Suppose that $-L$ generates a strongly continuous semigroup $T_t$ of contractions on some Banach space $X$. Let $$R_\lambda = \int_0^\infty e^{-\lambda t} T_t dt$$ be the resolvent, and suppose that $$G = \lim_{\lambda \to 0^+} R_\lambda$$ (with a strong limit) is well-defined on some subspace $Y$. Then: $$ R_\lambda - R_\mu + (\lambda - \mu) R_\lambda R_\mu = 0 $$ on $X$, and hence $$ R_\lambda - G + \lambda R_\lambda G = 0 $$ on $Y$. It follows that $$(I - \lambda R_\lambda)(I + \lambda G) = I - \lambda (R_\lambda - G + \lambda R_\lambda G) = I$$ on $Y$, and so $I + \lambda G$ is "invertible": there is a bounded operator $I - \lambda R_\lambda$ on $X$ which acts as the right inverse of $I + \lambda G$ on $Y$.

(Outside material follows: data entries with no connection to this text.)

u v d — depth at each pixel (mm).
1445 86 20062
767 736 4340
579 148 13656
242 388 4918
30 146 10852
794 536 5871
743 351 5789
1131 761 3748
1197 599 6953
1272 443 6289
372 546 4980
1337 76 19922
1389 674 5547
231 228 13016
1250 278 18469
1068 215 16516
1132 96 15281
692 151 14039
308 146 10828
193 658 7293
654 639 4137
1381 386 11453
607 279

Note that if $L$ is the (fractional) Laplacian in a bounded domain (or, more generally, any positive self-adjoint operator satisfying the Poincaré inequality) acting on $X = L^2$, then $Y = X$, and so $I - \lambda R_\lambda$ is a true inverse of $I + \lambda G$.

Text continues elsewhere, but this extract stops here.